Text passage

=== Begin Enclosure ===

I ain’t saying it’s right… but I understand it.  Forever provided some links that give tips and clues to figure out if someone’s on the DL and while I don’t doubt that such information would be helpful to some, I don’t think that it’s the thing they should be paying the most attention to:  They should be paying attention to why their man or woman is on the DL and, nope, sexuality ain’t the only reason why they’re there.

Now, should a bisexual let their partner know that they’re bisexual?  Yes, they should… and then be prepared to deal with whatever happens after they do.  I was just told that some women don’t care that their man is bi and, yep, there are men who don’t care if their woman likes women as long as their sexual activities are confined to them alone.  Having said that, there are still many men and women who would just lose their fucking minds to find out that the person they’re with is bisexual and this ain’t a good thing by any stretch of the imagination.

You can’t really “blame” them because monogamy and heterosexuality are what they are; it’s the way we’re supposed to live, love, and relate… which still never, ever, changes the fact that this ain’t always what happens.  You’re not supposed to cheat or even think about it; likewise, there’s never supposed to be a reason for anyone to hit the DL and when it happens, there is absolutely and positively no excuse for going there.  And if you believe that,  I’m about to ruin your whole day because what you think is supposed to happen doesn’t always happen and that sexuality doesn’t always play into this.  So while you can’t be blamed for believing this, you might be guilty of being a bit short-sighted if you can’t get your head around how such shit can happen and, you betcha, you could be the reason why it’s happening.

=== End Enclosure ===

Requirement A
Please repeat the text passage above word for word, from its first sentence to its last.

(Data items)
=== Begin Enclosure ===

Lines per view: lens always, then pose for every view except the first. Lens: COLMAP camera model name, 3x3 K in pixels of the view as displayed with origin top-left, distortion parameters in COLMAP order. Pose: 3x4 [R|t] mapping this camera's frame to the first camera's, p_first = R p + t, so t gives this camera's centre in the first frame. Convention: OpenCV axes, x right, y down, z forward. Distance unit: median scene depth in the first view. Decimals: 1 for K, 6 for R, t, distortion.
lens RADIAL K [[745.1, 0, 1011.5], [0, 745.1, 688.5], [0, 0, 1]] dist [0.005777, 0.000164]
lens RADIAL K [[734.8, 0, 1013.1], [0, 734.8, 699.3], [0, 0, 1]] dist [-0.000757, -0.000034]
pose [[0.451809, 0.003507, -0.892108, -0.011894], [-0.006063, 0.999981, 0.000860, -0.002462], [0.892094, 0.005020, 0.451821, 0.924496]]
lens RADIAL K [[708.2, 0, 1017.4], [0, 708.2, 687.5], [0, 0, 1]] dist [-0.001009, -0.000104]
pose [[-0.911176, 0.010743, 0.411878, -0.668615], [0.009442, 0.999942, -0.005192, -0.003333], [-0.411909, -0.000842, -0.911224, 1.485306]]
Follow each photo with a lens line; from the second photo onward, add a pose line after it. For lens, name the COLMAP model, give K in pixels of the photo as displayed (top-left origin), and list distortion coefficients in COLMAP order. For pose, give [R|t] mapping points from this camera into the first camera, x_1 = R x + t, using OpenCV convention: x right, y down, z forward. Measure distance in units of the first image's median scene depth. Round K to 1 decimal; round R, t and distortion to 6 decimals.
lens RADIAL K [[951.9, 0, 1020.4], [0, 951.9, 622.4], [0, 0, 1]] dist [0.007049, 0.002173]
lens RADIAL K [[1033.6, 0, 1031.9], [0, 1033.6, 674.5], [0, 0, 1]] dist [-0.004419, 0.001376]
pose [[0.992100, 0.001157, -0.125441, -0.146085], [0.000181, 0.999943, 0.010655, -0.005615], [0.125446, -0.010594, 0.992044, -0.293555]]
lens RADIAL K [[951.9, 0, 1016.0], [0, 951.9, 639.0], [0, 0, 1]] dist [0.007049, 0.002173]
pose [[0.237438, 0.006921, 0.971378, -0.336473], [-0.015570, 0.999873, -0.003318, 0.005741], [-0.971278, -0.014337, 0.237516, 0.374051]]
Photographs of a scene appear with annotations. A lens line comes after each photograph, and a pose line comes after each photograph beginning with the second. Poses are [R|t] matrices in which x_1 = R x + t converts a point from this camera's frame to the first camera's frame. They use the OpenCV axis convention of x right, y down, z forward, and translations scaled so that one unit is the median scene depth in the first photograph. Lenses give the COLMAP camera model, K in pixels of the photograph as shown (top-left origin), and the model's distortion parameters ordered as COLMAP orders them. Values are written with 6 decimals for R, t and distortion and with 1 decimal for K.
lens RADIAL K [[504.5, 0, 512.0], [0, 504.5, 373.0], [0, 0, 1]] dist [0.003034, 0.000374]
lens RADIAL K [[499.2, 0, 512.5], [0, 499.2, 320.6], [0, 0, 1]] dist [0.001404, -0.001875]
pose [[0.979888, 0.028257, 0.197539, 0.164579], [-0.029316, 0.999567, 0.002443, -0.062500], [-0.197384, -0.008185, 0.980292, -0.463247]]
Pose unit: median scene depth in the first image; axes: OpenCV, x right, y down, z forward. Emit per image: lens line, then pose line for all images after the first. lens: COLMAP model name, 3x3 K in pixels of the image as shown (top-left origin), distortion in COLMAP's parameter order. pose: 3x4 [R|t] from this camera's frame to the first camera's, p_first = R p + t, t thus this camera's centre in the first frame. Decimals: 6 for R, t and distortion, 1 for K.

=== End Enclosure ===

Requirement B
Express the data items from their first line through the line containing "dist [-0.001009, -0.000104]" as a JSON list of strings, one string per line, leaving out blank lines.

Solution A
I ain’t saying it’s right… but I understand it.  Forever provided some links that give tips and clues to figure out if someone’s on the DL and while I don’t doubt that such information would be helpful to some, I don’t think that it’s the thing they should be paying the most attention to:  They should be paying attention to why their man or woman is on the DL and, nope, sexuality ain’t the only reason why they’re there.

Now, should a bisexual let their partner know that they’re bisexual?  Yes, they should… and then be prepared to deal with whatever happens after they do.  I was just told that some women don’t care that their man is bi and, yep, there are men who don’t care if their woman likes women as long as their sexual activities are confined to them alone.  Having said that, there are still many men and women who would just lose their fucking minds to find out that the person they’re with is bisexual and this ain’t a good thing by any stretch of the imagination.

You can’t really “blame” them because monogamy and heterosexuality are what they are; it’s the way we’re supposed to live, love, and relate… which still never, ever, changes the fact that this ain’t always what happens.  You’re not supposed to cheat or even think about it; likewise, there’s never supposed to be a reason for anyone to hit the DL and when it happens, there is absolutely and positively no excuse for going there.  And if you believe that,  I’m about to ruin your whole day because what you think is supposed to happen doesn’t always happen and that sexuality doesn’t always play into this.  So while you can’t be blamed for believing this, you might be guilty of being a bit short-sighted if you can’t get your head around how such shit can happen and, you betcha, you could be the reason why it’s happening.

Solution B
[
  "Lines per view: lens always, then pose for every view except the first. Lens: COLMAP camera model name, 3x3 K in pixels of the view as displayed with origin top-left, distortion parameters in COLMAP order. Pose: 3x4 [R|t] mapping this camera's frame to the first camera's, p_first = R p + t, so t gives this camera's centre in the first frame. Convention: OpenCV axes, x right, y down, z forward. Distance unit: median scene depth in the first view. Decimals: 1 for K, 6 for R, t, distortion.",
  "lens RADIAL K [[745.1, 0, 1011.5], [0, 745.1, 688.5], [0, 0, 1]] dist [0.005777, 0.000164]",
  "lens RADIAL K [[734.8, 0, 1013.1], [0, 734.8, 699.3], [0, 0, 1]] dist [-0.000757, -0.000034]",
  "pose [[0.451809, 0.003507, -0.892108, -0.011894], [-0.006063, 0.999981, 0.000860, -0.002462], [0.892094, 0.005020, 0.451821, 0.924496]]",
  "lens RADIAL K [[708.2, 0, 1017.4], [0, 708.2, 687.5], [0, 0, 1]] dist [-0.001009, -0.000104]"
]